Tous ces contes avaient fait l’objet de publications antérieures, dans l‘Echo de Paris, le Journal, ou Le Courrier Français – sauf la Princesse aux oies, qui n’a pas non plus été retenu pour les Princesses d’ivoire et d’ivresse.

les illustrations d’Orazi, des aquarelles tirées en couleur, sur papier couché, sont donc restées limitées à la Revue Illustrée – Revue disponible sur Gallica, certes, mais en noir et blanc uniquement.

 

la Princesse aux lys rouges.

 

le conte se termine par une illustration pleine page :

lys_rouge

Logiquement, la tonalité de l’illustration est le rouge.

La Princesse des chemins.

 

Ce conte, assez exceptionnellement, est illustré en camaïeu de bistre.

Conte des trois duchesses.

 

Comme pour le précédent, Orazi a choisi des illustrations monochromes, grises ou bistres.

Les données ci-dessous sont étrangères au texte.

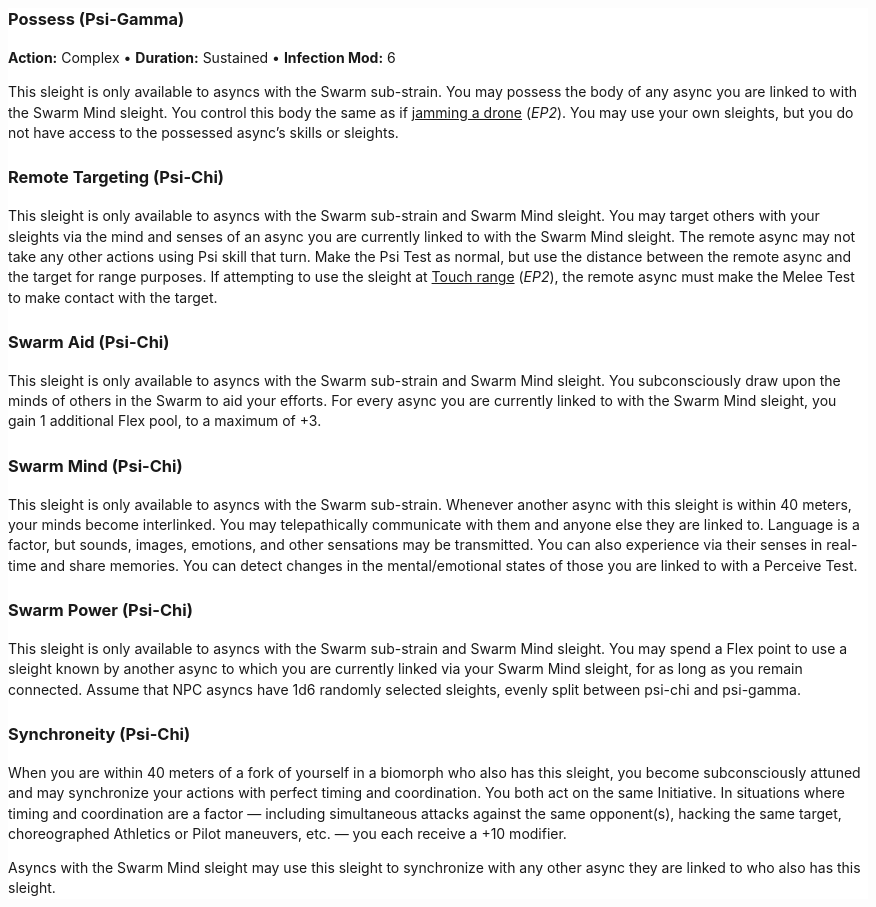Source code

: ### Possess (Psi-Gamma)

**Action:** Complex • **Duration:** Sustained • **Infection Mod:** 6

This sleight is only available to asyncs with the Swarm sub-strain. You may possess the body of any async you are linked to with the Swarm Mind sleight. You control this body the same as if [jamming a drone](../../16/21-robots.md#jamming) (_EP2_). You may use your own sleights, but you do not have access to the possessed async’s skills or sleights.

### Remote Targeting (Psi-Chi)

This sleight is only available to asyncs with the Swarm sub-strain and Swarm Mind sleight. You may target others with your sleights via the mind and senses of an async you are currently linked to with the Swarm Mind sleight. The remote async may not take any other actions using Psi skill that turn. Make the Psi Test as normal, but use the distance between the remote async and the target for range purposes. If attempting to use the sleight at [Touch range](../../14/04-using-psi.md#psi-range) (_EP2_), the remote async must make the Melee Test to make contact with the target.

### Swarm Aid (Psi-Chi)

This sleight is only available to asyncs with the Swarm sub-strain and Swarm Mind sleight. You subconsciously draw upon the minds of others in the Swarm to aid your efforts. For every async you are currently linked to with the Swarm Mind sleight, you gain 1 additional Flex pool, to a maximum of +3.

### Swarm Mind (Psi-Chi)

This sleight is only available to asyncs with the Swarm sub-strain. Whenever another async with this sleight is within 40 meters, your minds become interlinked. You may telepathically communicate with them and anyone else they are linked to. Language is a factor, but sounds, images, emotions, and other sensations may be transmitted. You can also experience via their senses in real-time and share memories. You can detect changes in the mental/emotional states of those you are linked to with a Perceive Test.

### Swarm Power (Psi-Chi)

This sleight is only available to asyncs with the Swarm sub-strain and Swarm Mind sleight. You may spend a Flex point to use a sleight known by another async to which you are currently linked via your Swarm Mind sleight, for as long as you remain connected. Assume that NPC asyncs have 1d6 randomly selected sleights, evenly split between psi-chi and psi-gamma.

### Synchroneity (Psi-Chi)

When you are within 40 meters of a fork of yourself in a biomorph who also has this sleight, you become subconsciously attuned and may synchronize your actions with perfect timing and coordination. You both act on the same Initiative. In situations where timing and coordination are a factor — including simultaneous attacks against the same opponent(s), hacking the same target, choreographed Athletics or Pilot maneuvers, etc. — you each receive a +10 modifier.

Asyncs with the Swarm Mind sleight may use this sleight to synchronize with any other async they are linked to who also has this sleight.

Ce conte sera publié dans les Princesses d’ivoire et d’ivresse, avec le titre ‘Les Filles du vieux Duc‘.

la Princesse au Sabbat.

 

Sur la couverture, son attribut est une grenouille.

la Princesse Neigefleur.

 

On aura reconnu Blanche-Neige dans ce conte. Exceptionnellement, le conte est précédé d’une page de titre.

la Princesse aux oies.

 

Ici Orazi a principalement utilisé des hors-texte.

la Princesse Ottilia.

 

 

Ordre

Quel aurait pu être l’ordre de publication de ces contes ? je les ai présentés dans l’ordre de publication de la Revue Illustrée, mais on sait par d’autres exemples qu’il n’a pas grand chose à voir avec la publication en livre.

Dans le recueil de 1902, l’ordre retenu est le suivant :

Dans la section ‘princesses d’ivoire et d’ivresse’ :

  • la Princesse aux lys rouges
  • la Princesse des Chemins
  • la Princesse au Sabbat
  • les filles du vieux Duc (le conte des trois duchesses)

Dans la section ‘Princesses d’ambre et d’Italie’ :

  • la Princesse Ottilia

Dans la section ‘Contes de givre et de sommeil’ :

  • la Princesse Neigefleur

Autres contes dans la Revue Illustrée

Le recueil publié comporte vingt-trois contes, dont seulement six du projet initial. Parmi les dis-sept autres contes publiés, six avaient donné lieu à une publication dans la Revue Illustrée :

  • la Princesse sous verre, publiée le 1er décembre 1895, avec des illustrations d’André Cahard. Elle sera republiée par la Revue Illustrée le 20 décembre 1905 et le 5 janvier 1906, sous le titre ‘Roses de Noël’, avec des illustrations de Lubin de Beauvais.
  • la Légende de la fée Mélusine et du Chevalier Raymondin, publiée le 15 mars 1896, avec des illustration de Henry Bellery-Desfontaines.
  • la Légende d’Amadis et de la fée Oriane, publiée le 1er juillet 1896, avec des illustrations de Henry Bellery-Desfontaines.
  • la Princesse Mandosiane, publiée le 1er juin 1899, avec des illustrations d’Alfred  Daguet.
  • Neighilde, publiée le 1er décembre 1899, avec des illustrations de Henri-Patrice Dillon.
  • L’inutile vertu, publié le 1er août 1901, illustré par Georges Conrad.

En plus de ceux-ci, la Revue Illustrée a publié d’autres contes de Lorrain – comme par exemple la Reine Maritorne ; un recensement de ces contes serait intéressant.

Pour aller plus loin

Le recueil ‘Princesses d’ivoire et d’ivresse‘ se trouve facilement – soit dans une des rééditions d’Ollendorf, soit dans l’édition donnée par Jean de Palacio chez Séguier, en 1993.

Sur ce sujet, il faut lire également ‘les périodiques illustrés (1890-1940)‘, présenté par Philippe Kaenel, aux éditions In-Folio, 2011 – notamment la contribution d’Evanghélia Stead : De la revue au livre : Jean Lorrain et ses illustrateurs dans la Revue Illustrée.